--- Entries provided Enclosed Below ---

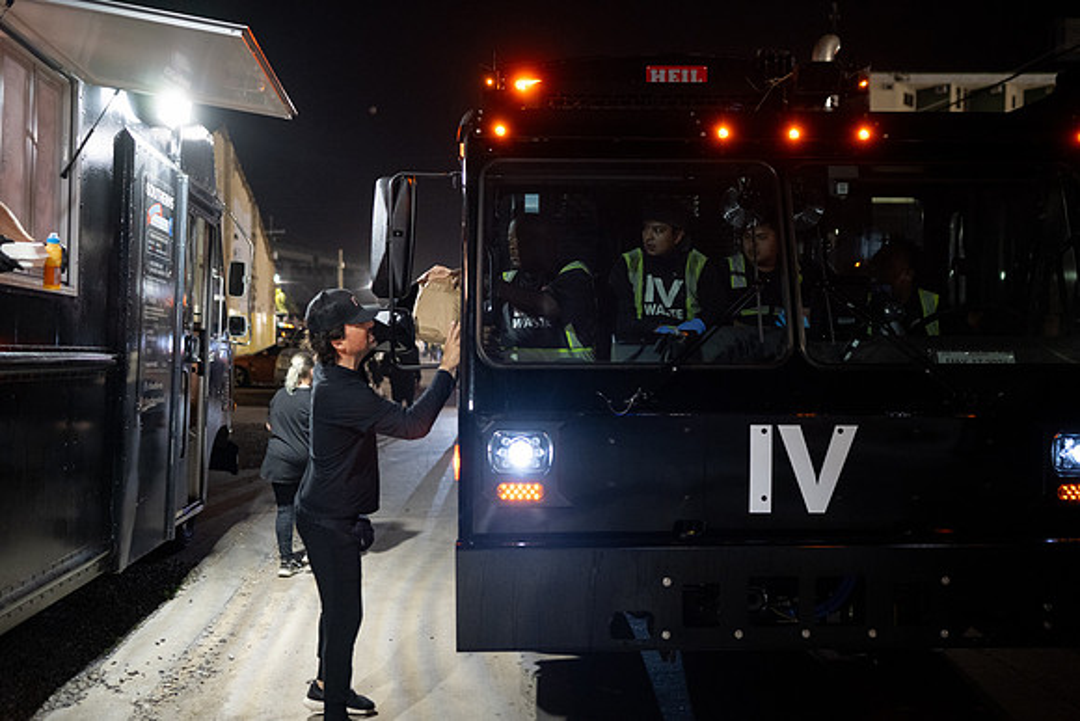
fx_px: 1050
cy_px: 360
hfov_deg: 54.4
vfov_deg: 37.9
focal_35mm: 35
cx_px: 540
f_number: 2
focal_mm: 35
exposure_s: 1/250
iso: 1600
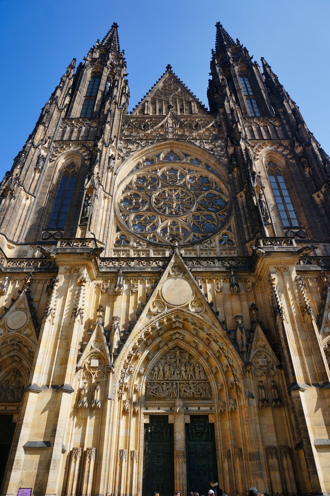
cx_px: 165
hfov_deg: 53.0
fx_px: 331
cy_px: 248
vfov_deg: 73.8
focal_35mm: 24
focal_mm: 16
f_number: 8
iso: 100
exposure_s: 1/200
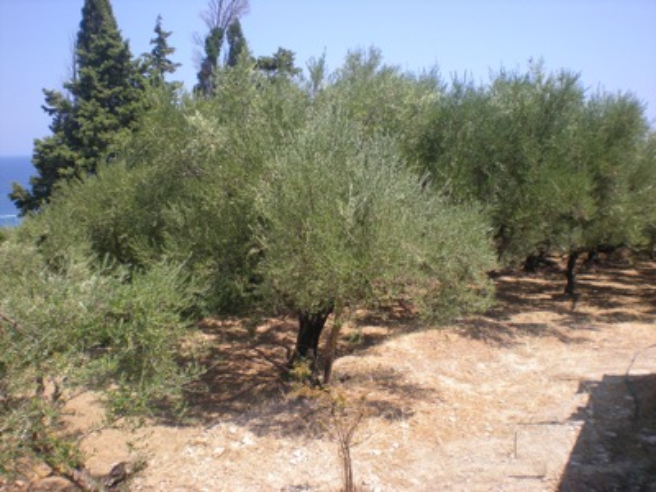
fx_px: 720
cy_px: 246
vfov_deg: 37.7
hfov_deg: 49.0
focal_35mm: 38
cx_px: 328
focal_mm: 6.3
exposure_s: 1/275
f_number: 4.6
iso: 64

--- End of Enclosed Entries provided ---

### Problem
Nothing but the lines from the one with "f_number: 8" through the last line of the records should appear in your answer, each exactly as written and without pictures.

### Problem solution
f_number: 8
iso: 100
exposure_s: 1/200
fx_px: 720
cy_px: 246
vfov_deg: 37.7
hfov_deg: 49.0
focal_35mm: 38
cx_px: 328
focal_mm: 6.3
exposure_s: 1/275
f_number: 4.6
iso: 64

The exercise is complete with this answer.